The EEOC's guidance serves as a primer for understanding how key aspects of Title VII apply to an employer's use of AI tools and procedures. For instance, the agency explains that, under longstanding agency guidelines, a selection rate for one group is considered "substantially" different than the selection rate for another group when their ratio is less than four-fifths, or 80%. Therefore, when an employer is considering whether to rely on a vendor to develop or administer an automated decision-making tool, they "may want to ask the vendor specifically whether it relied on the four-fifths rule of thumb when determining whether use of the tool might have an adverse impact on the basis of a characteristic protected by Title VII." While important, adhering to the four-fifths rule does not provide a safe harbor for employers who use discriminatory AI tools (and a selection rate outside of the four-fifths ratio does not necessarily mean that there is statistical significance). For that reason, employers may also wish to vet tools for statistically significant differences in protected groups' selection rates in addition to inquiring about the four-fifths rule.

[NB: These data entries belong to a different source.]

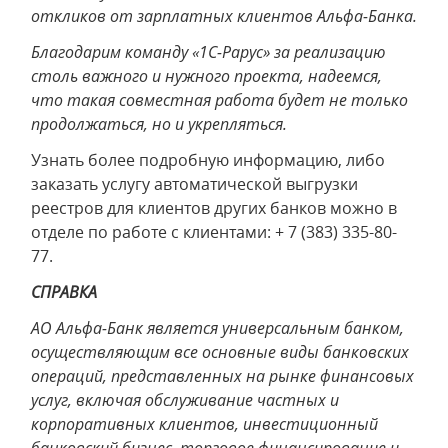
откликов от зарплатных клиентов Альфа-Банка.
Благодарим команду «1С-Рарус» за реализацию
столь важного и нужного проекта, надеемся,
что такая совместная работа будет не только
продолжаться, но и укрепляться.
Узнать более подробную информацию, либо
заказать услугу автоматической выгрузки
реестров для клиентов других банков можно в
отделе по работе с клиентами: + 7 (383) 335-80-
77.
СПРАВКА
АО Альфа-Банк является универсальным банком,
осуществляющим все основные виды банковских
операций, представленных на рынке финансовых
услуг, включая обслуживание частных и
корпоративных клиентов, инвестиционный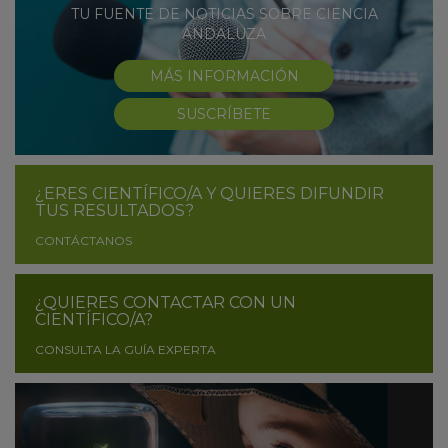
TU FUENTE DE NOTICIAS SOBRE CIENCIA
ANDALUZA
MÁS INFORMACIÓN
SUSCRÍBETE
¿ERES CIENTÍFICO/A Y QUIERES DIFUNDIR
TUS RESULTADOS?
CONTÁCTANOS
¿QUIERES CONTACTAR CON UN
CIENTÍFICO/A?
CONSULTA LA GUÍA EXPERTA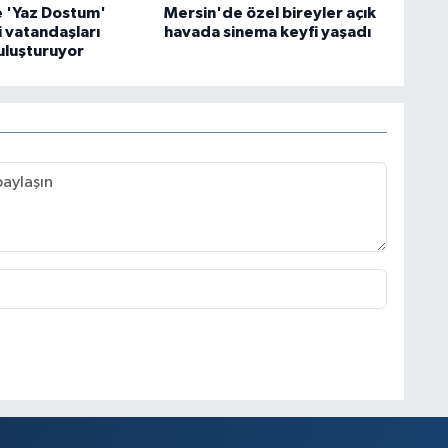
 'Yaz Dostum'
Mersin'de özel bireyler açık
i vatandaşları
havada sinema keyfi yaşadı
uluşturuyor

In short, the recent EEOC guidance urges employers to analyze their automated systems in the same careful manner that they would apply to traditional selection procedures. An employer that fails to do so could be held accountable for violating Title VII — even if its tools were designed by a third party, such as a software vendor. Because the effects of algorithms can shift over time, the EEOC also "encourages employers to conduct self-analyses on an ongoing basis," to ensure that tools remain compliant with antidiscrimination obligations.

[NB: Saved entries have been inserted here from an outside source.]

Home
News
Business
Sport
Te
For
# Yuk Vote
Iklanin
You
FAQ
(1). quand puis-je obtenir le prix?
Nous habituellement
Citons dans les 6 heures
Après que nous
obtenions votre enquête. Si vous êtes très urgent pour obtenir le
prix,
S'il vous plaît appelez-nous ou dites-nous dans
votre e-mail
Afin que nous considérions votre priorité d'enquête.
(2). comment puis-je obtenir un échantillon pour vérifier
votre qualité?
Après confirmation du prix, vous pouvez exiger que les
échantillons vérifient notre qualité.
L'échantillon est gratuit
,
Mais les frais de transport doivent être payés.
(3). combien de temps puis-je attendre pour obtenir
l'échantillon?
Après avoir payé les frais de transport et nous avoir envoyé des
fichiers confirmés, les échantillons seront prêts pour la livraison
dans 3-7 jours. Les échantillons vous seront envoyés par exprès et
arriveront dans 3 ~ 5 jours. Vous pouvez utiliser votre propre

In a press release, EEOC Chair Charlotte A. Burrows stated that the technical assistance document "will aid employers and tech developers as they design and adopt new technologies." She also reminded employers of the core purpose of Title VII itself: "As employers increasingly turn to AI and other automated systems, they must ensure that the use of these technologies aligns with the civil rights laws and our national values of fairness, justice and equality."

More broadly, Title VII is just one of many existing laws regulating the use of algorithmic systems. Companies using these systems — especially for decisions like those in the employment context, that have significant effects on people — should consider establishing comprehensive AI risk-management programs now, before the enforcers come knocking.